→ The problem: Repeat the entries below exactly, pictures excluded.

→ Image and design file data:
▽

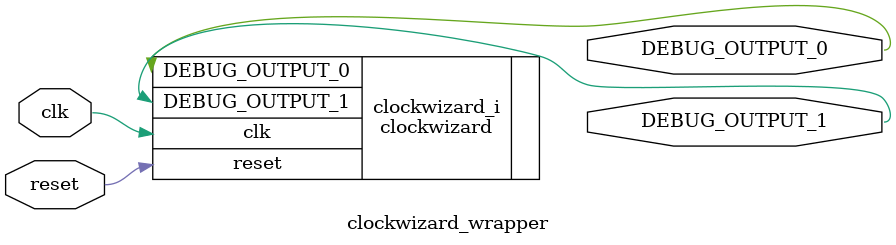
<source format=v>
`timescale 1 ps / 1 ps

module clockwizard_wrapper
   (DEBUG_OUTPUT_0,
    DEBUG_OUTPUT_1,
    clk,
    reset);
  output DEBUG_OUTPUT_0;
  output DEBUG_OUTPUT_1;
  input clk;
  input reset;

  wire DEBUG_OUTPUT_0;
  wire DEBUG_OUTPUT_1;
  wire clk;
  wire reset;

  clockwizard clockwizard_i
       (.DEBUG_OUTPUT_0(DEBUG_OUTPUT_0),
        .DEBUG_OUTPUT_1(DEBUG_OUTPUT_1),
        .clk(clk),
        .reset(reset));
endmodule

</source>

△

→ Completed task:
<source format=v>
`timescale 1 ps / 1 ps

module clockwizard_wrapper
   (DEBUG_OUTPUT_0,
    DEBUG_OUTPUT_1,
    clk,
    reset);
  output DEBUG_OUTPUT_0;
  output DEBUG_OUTPUT_1;
  input clk;
  input reset;

  wire DEBUG_OUTPUT_0;
  wire DEBUG_OUTPUT_1;
  wire clk;
  wire reset;

  clockwizard clockwizard_i
       (.DEBUG_OUTPUT_0(DEBUG_OUTPUT_0),
        .DEBUG_OUTPUT_1(DEBUG_OUTPUT_1),
        .clk(clk),
        .reset(reset));
endmodule

</source>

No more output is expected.